> _WHAT THE EXERCISE ASKS_: Each entry should be set down again verbatim, with the images omitted.

(Stored data entries)
════════

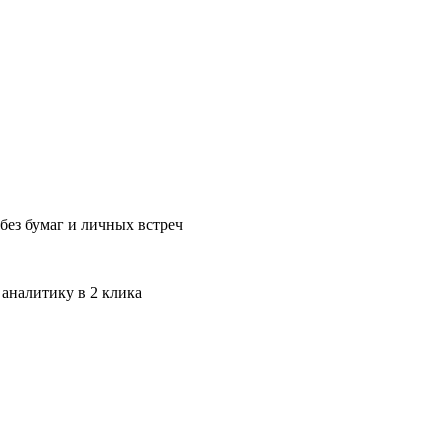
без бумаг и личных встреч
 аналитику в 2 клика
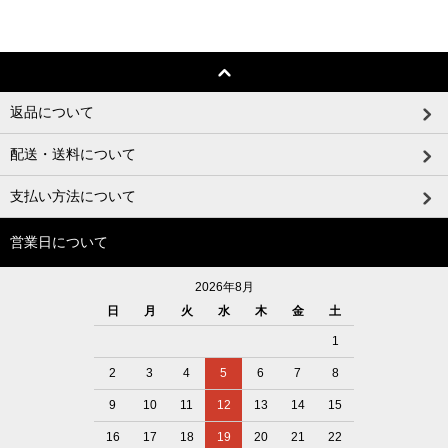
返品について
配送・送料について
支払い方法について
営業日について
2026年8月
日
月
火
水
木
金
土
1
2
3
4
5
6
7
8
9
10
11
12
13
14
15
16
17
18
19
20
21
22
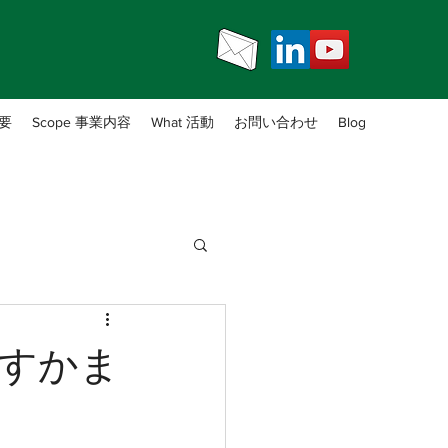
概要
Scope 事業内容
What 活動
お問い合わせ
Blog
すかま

════════

> _ANSWER SPACE_:
без бумаг и личных встреч
 аналитику в 2 клика
返品について
配送・送料について
支払い方法について
営業日について
2026年8月
日
月
火
水
木
金
土
1
2
3
4
5
6
7
8
9
10
11
12
13
14
15
16
17
18
19
20
21
22
概要
Scope 事業内容
What 活動
お問い合わせ
Blog
すかま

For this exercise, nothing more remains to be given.